Methods to Verify Cassandra Node Sync

stephon picture stephon · Mar 27, 2012 · Viewed 13.4k times · Source

I have a 3 node Cassandra cluster with replication factor of 2. Because one of the nodes has been replaced with a new one. And I have used "nodetool repair" to repair all the keyspaces. But don't know how to verify that all the keyspaces are synced.

Before, Just found this article would help, but a little. Cassandra Data Replication problem

Is there any way to verify the keyspaces with replication factor > 1 in Cassandra?

Thanks a lot.

stephon

Answer

Tyler Hobbs picture Tyler Hobbs · Mar 28, 2012

First, if you run nodetool repair again and very little data is transferred (assuming all nodes have been up since the last time you ran), you know that the data is almost perfectly in sync. You can look at the logs to see numbers on how much data is transferred during this process.

Second, you can verify that all of the nodes are getting a similar number of writes by looking at the write counts with nodetool cfstats.

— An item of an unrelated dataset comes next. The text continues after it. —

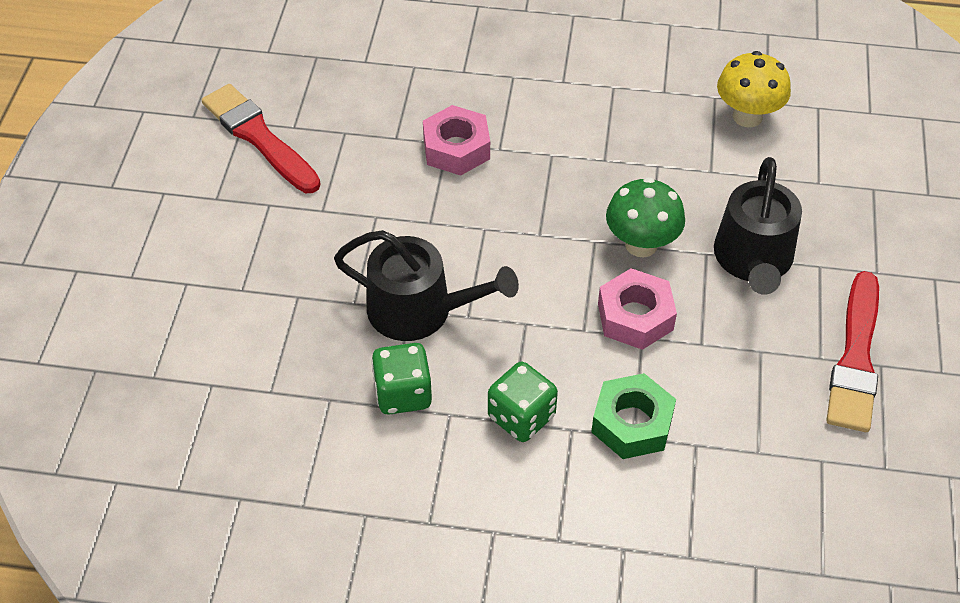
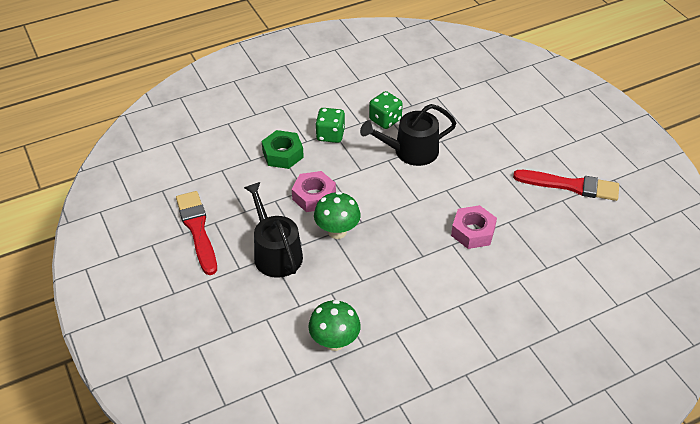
camera: 145 degrees right, 5 degrees down
(747, 116) = (334, 341): yellow mushroom -> green mushroom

Note that the write count value is reset each time Cassandra restarts, so if they weren't restarted around the same time, you'll have to see how quickly they are each increasing over time.

Last, if you just want to spot check a few recently updated values, you can try reading those values at consistency level ONE. If you always get the most up-to-date version of the data, you'll know that the replicas are likely in sync.

As a general note, replication is such an ingrained part of Cassandra that it's extremely unlikely to fail on its own without you noticing. Typically a node will be marked down shortly after problems start. Also, I'm assuming you're writing at consistency level ONE or ANY; with anything higher, you know for sure that both of the replicas have received the write.